Nous remarquerons donc en conclusion que, même lors de situations révolutionnaires au plus haut niveau de mobilisation révolutionnaire des prolétaires, les réformistes avérés ne changent pas pour devenir eux aussi des révolutionnaires, mais se radicalisent à droite en rejoignant les pires ennemis du prolétariat. Cette leçon est indispensable non seulement pour comprendre la révolution russe mais pour comprendre, d’une manière plus générale, la révolution prolétarienne, en particulier celle à venir. Nous ne devons rien céder aux réformistes et ne leur faire aucune confiance. Ils n’apprendront rien, n’accepterons rien, ne cèderont sur rien.

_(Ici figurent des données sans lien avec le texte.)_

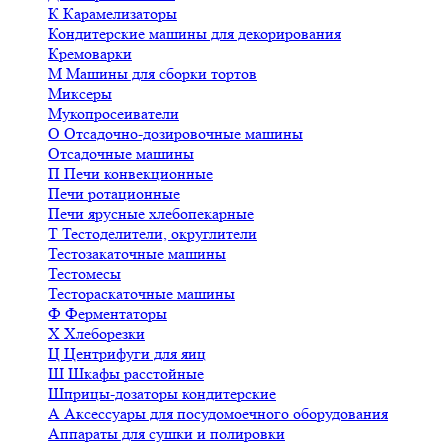
К
Карамелизаторы
Кондитерские машины для декорирования
Кремоварки
М
Машины для сборки тортов
Миксеры
Мукопросеиватели
О
Отсадочно-дозировочные машины
Отсадочные машины
П
Печи конвекционные
Печи ротационные
Печи ярусные хлебопекарные
Т
Тестоделители, округлители
Тестозакаточные машины
Тестомесы
Тестораскаточные машины
Ф
Ферментаторы
Х
Хлеборезки
Ц
Центрифуги для яиц
Ш
Шкафы расстойные
Шприцы-дозаторы кондитерские
А
Аксессуары для посудомоечного оборудования
Аппараты для сушки и полировки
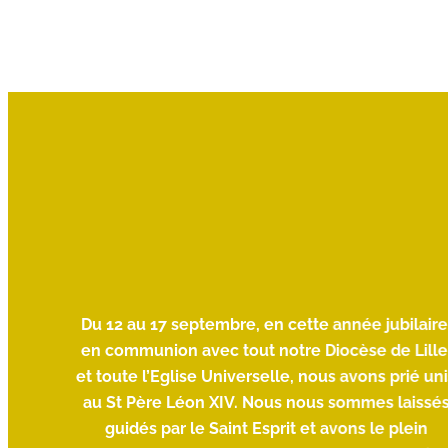
 des
Du 12 au 17 septembre, en cette année jubilaire
ouver
en communion avec tout notre Diocèse de Lille
ités de
et toute l’Eglise Universelle, nous avons prié un
de
au St Père Léon XIV. Nous nous sommes laissé
èlerin
guidés par le Saint Esprit et avons le plein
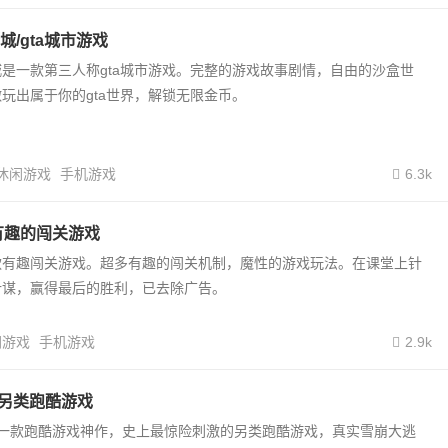
/gta城市游戏
是一款第三人称gta城市游戏。完整的游戏故事剧情，自由的沙盒世
玩出属于你的gta世界，解锁无限金币。
休闲游戏
手机游戏
6.3k
有趣的闯关游戏
款有趣闯关游戏。超多有趣的闯关机制，魔性的游戏玩法。在课堂上针
计谋，赢得最后的胜利，已去除广告。
闲游戏
手机游戏
2.9k
/另类跑酷游戏
是一款跑酷游戏神作，史上最惊险刺激的另类跑酷游戏，真实雪崩大逃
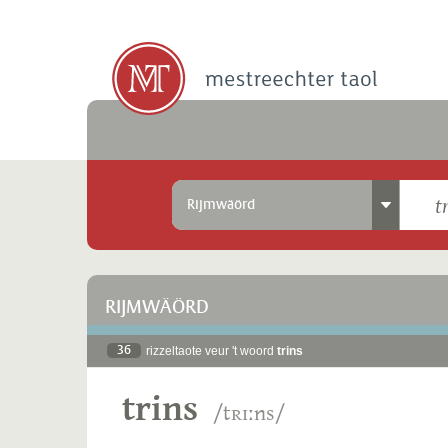
Rijmwäörd
RIJMWÄÖRD
36
rizzeltaote veur 't woord
trins
trins
/tʀɪːns/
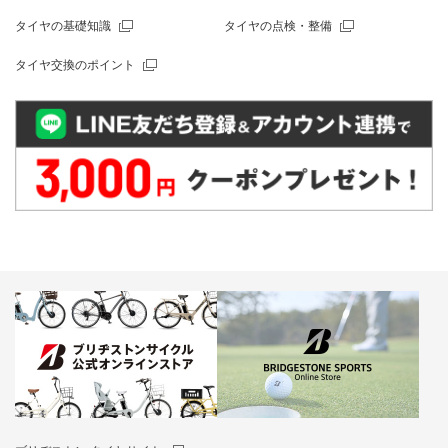
タイヤの基礎知識
タイヤの点検・整備
タイヤ交換のポイント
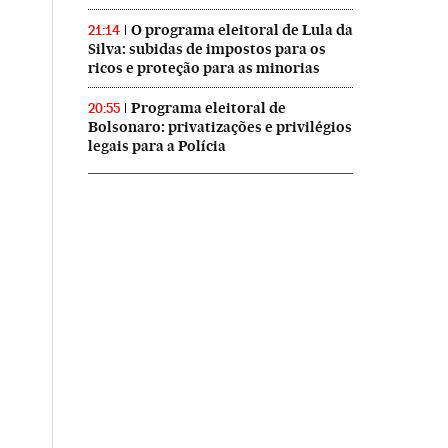
O programa eleitoral de Lula da
21:14
Silva: subidas de impostos para os
ricos e proteção para as minorias
Programa eleitoral de
20:55
Bolsonaro: privatizações e privilégios
legais para a Polícia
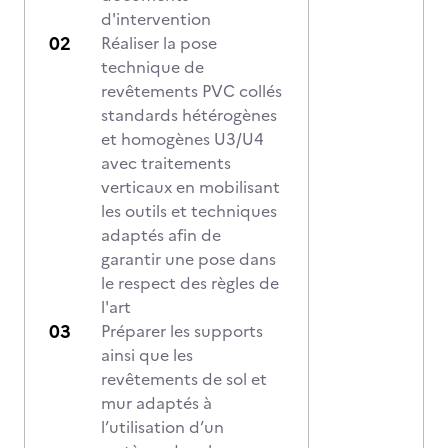
d'intervention
Réaliser la pose
technique de
revêtements PVC collés
standards hétérogènes
et homogènes U3/U4
avec traitements
verticaux en mobilisant
les outils et techniques
adaptés afin de
garantir une pose dans
le respect des règles de
l'art
Préparer les supports
ainsi que les
revêtements de sol et
mur adaptés à
l’utilisation d’un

A nous de faire de même ! Les dirigeants et militants engagés du réformisme et ceux de l’opportunisme ne vont pas reculer sous prétexte que les événements sembleraient leur donner la défaite, pas plus que des militants révolutionnaires engagés n’avaient reculé dans la période précédente sous prétexte que des défaites succédaient aux défaites.

Le réformisme est notre pire ennemi, celui qui peut nous livrer désarmés à nos mortels adversaires. Toutes les révolutions l’ont bien démontré même si c’est seulement celle d’Octobre 1917 qui a montré comment le vaincre.